É óbvio que o PR, tendo deixado passar o prazo para submeter os ditos diplomas ao TC, ou vetaria ou promulgaria. E, podendo o Governo impugnar essas leis no TC, tal não resolve o problema, pois, na fiscalização sucessiva o TC pode demorar meses a decidir e costuma salvaguardar os efeitos produzidos por tais normas, pelo que seria praticamente inútil, pois a despesa já teria sido feita, ao passo que a fiscalização preventiva tem um prazo curto para decisão e, em caso de pronúncia de inconstitucionalidade, as leis não são promulgadas sequer.

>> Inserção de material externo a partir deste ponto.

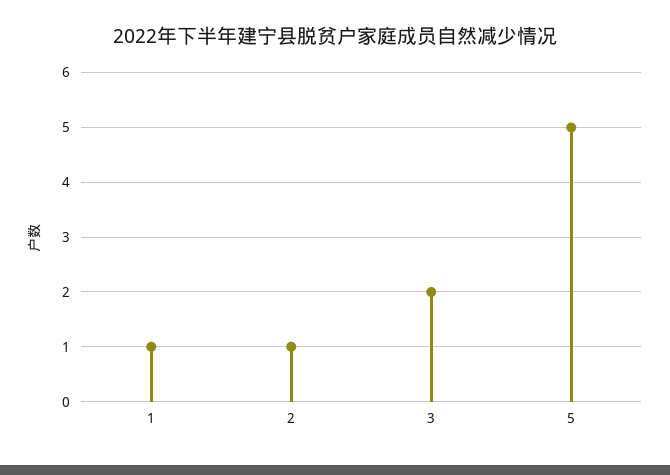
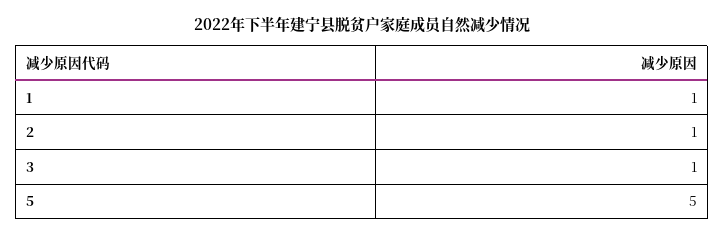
  {
    "1": 1,
    "2": 1,
-   "3": 2,
+   "3": 1,
    "5": 5
  }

Assim, o PR não se limitou a suspender a norma-travão; suspendeu também os principais parâmetros constitucionais que balizam a sua ação, o que assinalará um momento o crítico no entendimento do mandato presidencial.

Na verdade, uma das tarefas constitucionais do PR, a cumprir através do poder de promulgação e veto, é a salvaguarda da separação de poderes, uma das traves-mestras do Estado de direito constitucional, desde a sua origem, ou seja, a separação de poderes entre a AR e o Governo, impedindo a primeira de invadir o território do segundo e vice-versa. No caso vertente, o PR desconsiderou uma das mais estritas normas constitucionais de separação de poderes, que é a reserva governamental de criação de novas despesas além do OE em vigor, como penhor da disciplina orçamental, pela qual o Governo é politicamente responsável. Ou seja, coonestou deliberadamente o confisco parlamentar dum poder exclusivo do Governo.

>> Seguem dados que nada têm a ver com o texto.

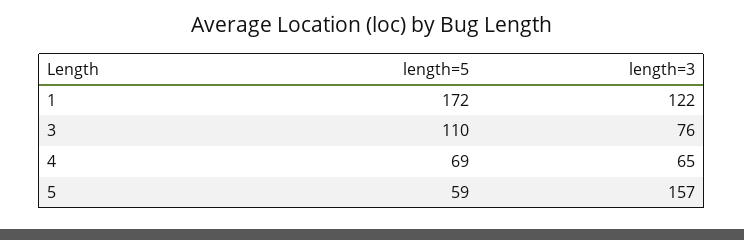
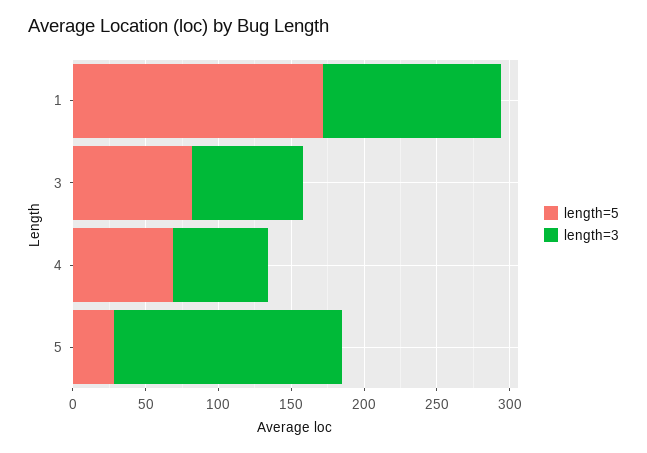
  {
    "length=5": {
      "1": 172,
-     "3": 110,
+     "3": 80,
      "4": 69,
-     "5": 59
+     "5": 30
    },
    "length=3": {
      "1": 122,
      "3": 76,
      "4": 65,
      "5": 157
    }
  }

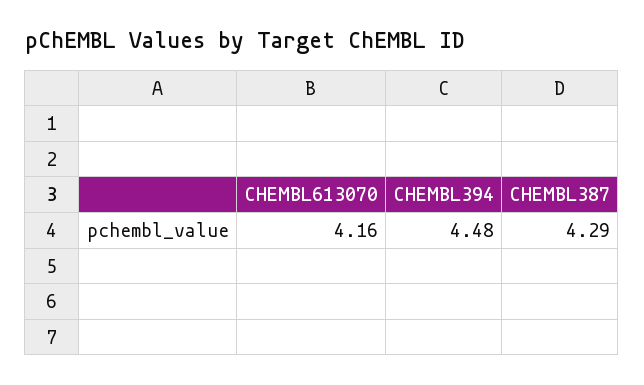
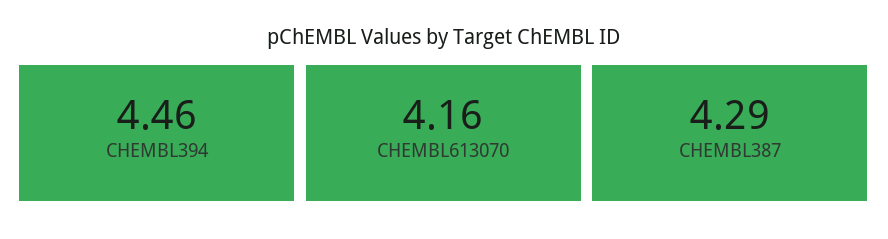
  {
    "CHEMBL613070": 4.16,
-   "CHEMBL394": 4.48,
+   "CHEMBL394": 4.46,
    "CHEMBL387": 4.29
  }

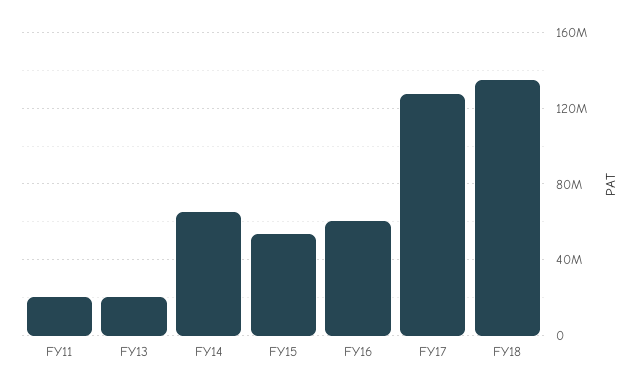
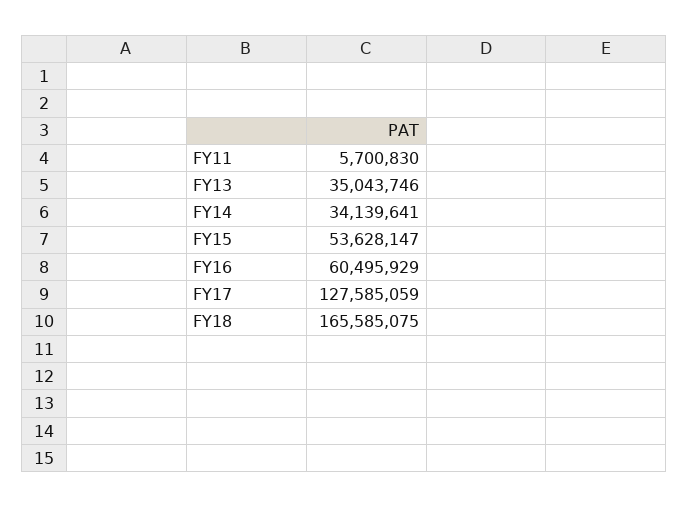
  {
-   "FY11": 20000000,
+   "FY11": 5700830,
-   "FY13": 20000000,
+   "FY13": 35043746,
-   "FY14": 65000000,
+   "FY14": 34139641,
    "FY15": 53628147,
    "FY16": 60495929,
    "FY17": 127585059,
-   "FY18": 135000000
+   "FY18": 165585075
  }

Sendo a presidência da República um cargo partidariamente independente, não integrado no poder executivo, é suposto o PR ser neutral na disputa entre Governo e oposição, sem prejuízo de fazer respeitar os direitos constitucionais de um e de outra. Contudo, no caso vertente, tomou partido pelo posicionamento da oposição contra o Governo, sacrificando a norma-travão, que exclui qualquer ponderação presidencial do mérito das soluções contidas nas leis sujeitas a promulgação. Com efeito, no nosso sistema político, o PR não governa nem é eleito para governar nem para interferir na esfera governativa, competência exclusiva do Governo, pela qual responde politicamente perante a AR e perante os eleitores nas eleições legislativas seguintes. Por isso, ressalvada a sua “magistratura de influência” sobre o Governo e demais decisores, o PR não pode fazer prevalecer as suas opiniões políticas nas decisões institucionais. E, na justificação de promulgação das ditas leis, o PR deixa entender que optou pela promulgação, ignorando a lei-travão, porque concorda com a solução política destas leis, sobrepondo abusivamente o seu juízo de mérito político ao do Governo.

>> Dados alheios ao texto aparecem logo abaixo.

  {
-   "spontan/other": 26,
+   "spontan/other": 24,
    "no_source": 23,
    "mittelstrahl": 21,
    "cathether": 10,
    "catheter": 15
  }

Para quem não deseja crises políticas e afirma a solidariedade institucional e estratégica com o Governo, esta postura presidencial não é exemplar, antes lhe deslegitima a exigência de cumprimento orçamental, de manutenção de estabilidade ou de afugentamento de crises políticas. Até devia perceber que, em matéria de apoios económicos e financeiros, bem justificados, há sempre os que se aproveitam oportunisticamente dos benefícios. Ademais, quando toca a sacrifícios, eles têm de ser repartidos um pouco por todos. E a imprevisibilidade da evolução pandémica, mais do que abrir mais os cofres do OE, deveria aconselhar prudência.

Por fim, se há conflito entre Governo e AR em determinada matéria, tal como acontece noutras relações entre pares, seria prudente, em razão da dúvida formal, suscitar a intervenção do tribunal, neste caso o TC.

Só uma atitude de protagonismo pessoal, de contemporização com as oposições em detrimento da solidariedade estratégica com a governação ou de marcação de agenda política pode explicar esta postura presidencial, constituindo um prenúncio de como pode vir a ser o exercício do segundo mandato. A ver vamos.